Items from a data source

----

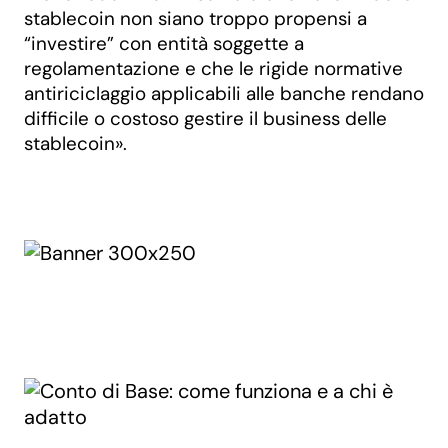
stablecoin non siano troppo propensi a
“investire” con entità soggette a
regolamentazione e che le rigide normative
antiriciclaggio applicabili alle banche rendano
difficile o costoso gestire il business delle
stablecoin».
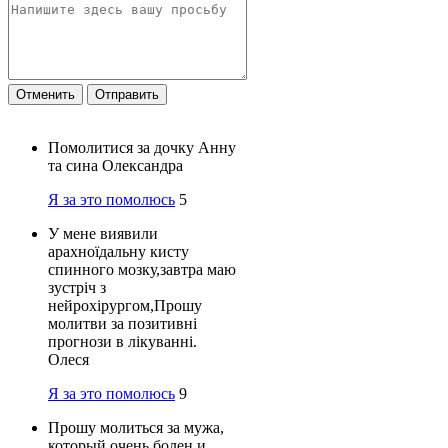
Отменить
Отправить
Помолитися за дочку Анну
та сина Олександра
Я за это помолюсь
5
У мене виявили
арахноїдальну кисту
спинного мозку,завтра маю
зустріч з
нейрохірургом,Прошу
молитви за позитивні
прогнози в лікуванні.
Олеся
Я за это помолюсь
9
Прошу молиться за мужа,
который очень болен и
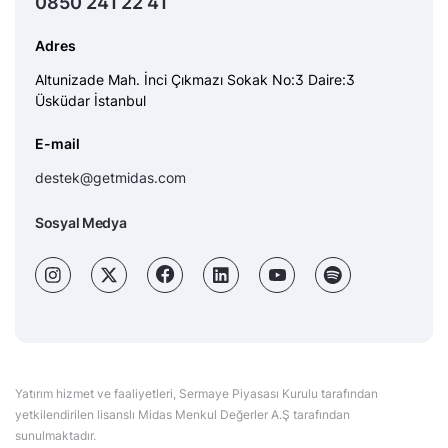
0850 241 22 41
Adres
Altunizade Mah. İnci Çıkmazı Sokak No:3 Daire:3
Üsküdar İstanbul
E-mail
destek@getmidas.com
Sosyal Medya
Yatırım hizmet ve faaliyetleri, Sermaye Piyasası Kurulu tarafından
yetkilendirilen lisanslı Midas Menkul Değerler A.Ş tarafından
sunulmaktadır.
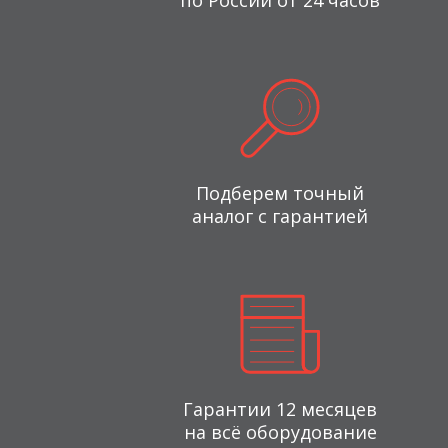
по России от 24 часов
Подберем точный
аналог с гарантией
Гарантии 12 месяцев
на всё оборудование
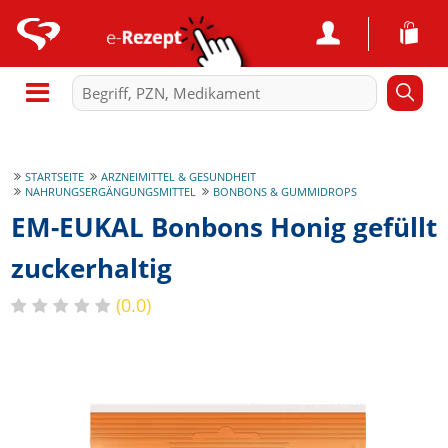
STARTSEITE
ARZNEIMITTEL & GESUNDHEIT
NAHRUNGSERGÄNGUNGSMITTEL
BONBONS & GUMMIDROPS
EM-EUKAL Bonbons Honig gefüllt
zuckerhaltig
(0.0)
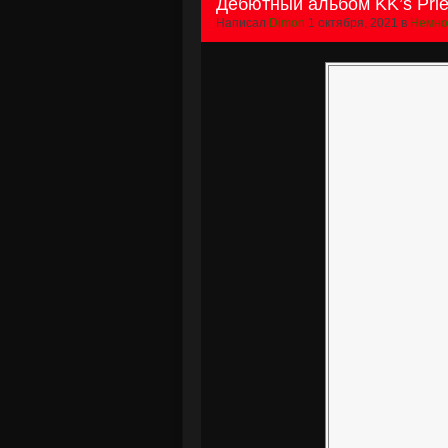
Дебютный альбом KK’s Prie
Написал
Dimon
1 октября, 2021 в
Немно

----

Once the line containing "Прошу молиться за" is found, it and every line through the end of the records above should be output exactly, with no pictures.

• Exercise result:
Прошу молиться за мужа,
который очень болен и
0850 241 22 41
Adres
Altunizade Mah. İnci Çıkmazı Sokak No:3 Daire:3
Üsküdar İstanbul
E-mail
destek@getmidas.com
Sosyal Medya
Yatırım hizmet ve faaliyetleri, Sermaye Piyasası Kurulu tarafından
yetkilendirilen lisanslı Midas Menkul Değerler A.Ş tarafından
sunulmaktadır.
по России от 24 часов
Подберем точный
аналог с гарантией
Гарантии 12 месяцев
на всё оборудование
STARTSEITE
ARZNEIMITTEL & GESUNDHEIT
NAHRUNGSERGÄNGUNGSMITTEL
BONBONS & GUMMIDROPS
EM-EUKAL Bonbons Honig gefüllt
zuckerhaltig
(0.0)
Дебютный альбом KK’s Prie
Написал
Dimon
1 октября, 2021 в
Немно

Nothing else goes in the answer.